Your goal |
Copy the entries exactly. Leave out any pictures.

————

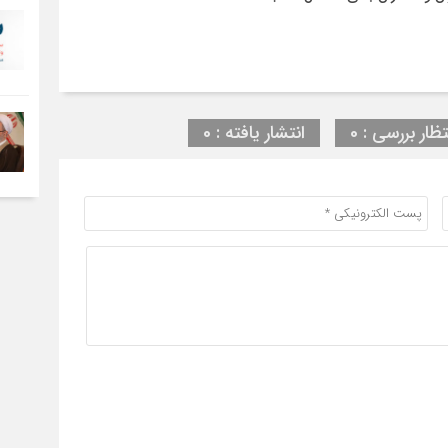
تظار بررسی : 0
انتشار یافته : 0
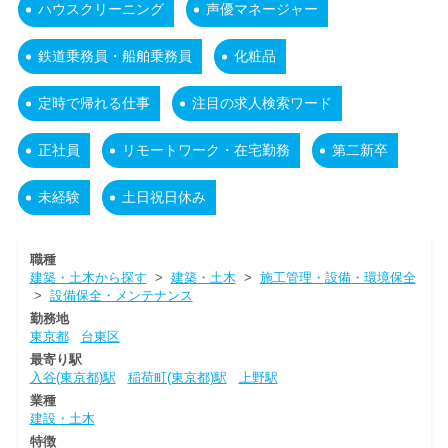
ハウスクリーニング
声優マネージャー
鉄道乗務員・船舶乗務員
化粧品
定時で帰れる仕事
注目の求人検索ワード
正社員
リモートワーク・在宅勤務
第二新卒
未経験
土日祝日休み
職種
建築・土木から探す
>
建築・土木
>
施工管理・設備・環境保全
>
設備保全・メンテナンス
勤務地
東京都
台東区
最寄り駅
入谷(東京都)駅
稲荷町(東京都)駅
上野駅
業種
建設・土木
特徴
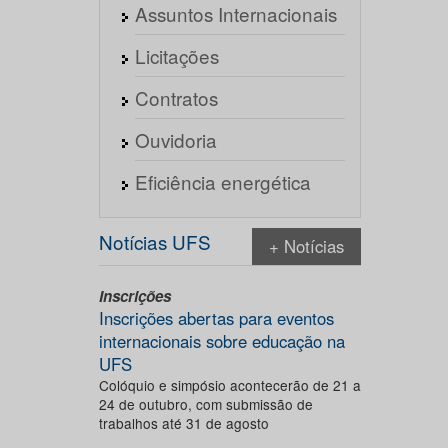
Assuntos Internacionais
Licitações
Contratos
Ouvidoria
Eficiência energética
Notícias UFS
+ Notícias
Inscrições
Inscrições abertas para eventos
internacionais sobre educação na
UFS
Colóquio e simpósio acontecerão de 21 a
24 de outubro, com submissão de
trabalhos até 31 de agosto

————

Response |
تظار بررسی : 0
انتشار یافته : 0
ハウスクリーニング
声優マネージャー
鉄道乗務員・船舶乗務員
化粧品
定時で帰れる仕事
注目の求人検索ワード
正社員
リモートワーク・在宅勤務
第二新卒
未経験
土日祝日休み
職種
建築・土木から探す
>
建築・土木
>
施工管理・設備・環境保全
>
設備保全・メンテナンス
勤務地
東京都
台東区
最寄り駅
入谷(東京都)駅
稲荷町(東京都)駅
上野駅
業種
建設・土木
特徴
Assuntos Internacionais
Licitações
Contratos
Ouvidoria
Eficiência energética
Notícias UFS
+ Notícias
Inscrições
Inscrições abertas para eventos
internacionais sobre educação na
UFS
Colóquio e simpósio acontecerão de 21 a
24 de outubro, com submissão de
trabalhos até 31 de agosto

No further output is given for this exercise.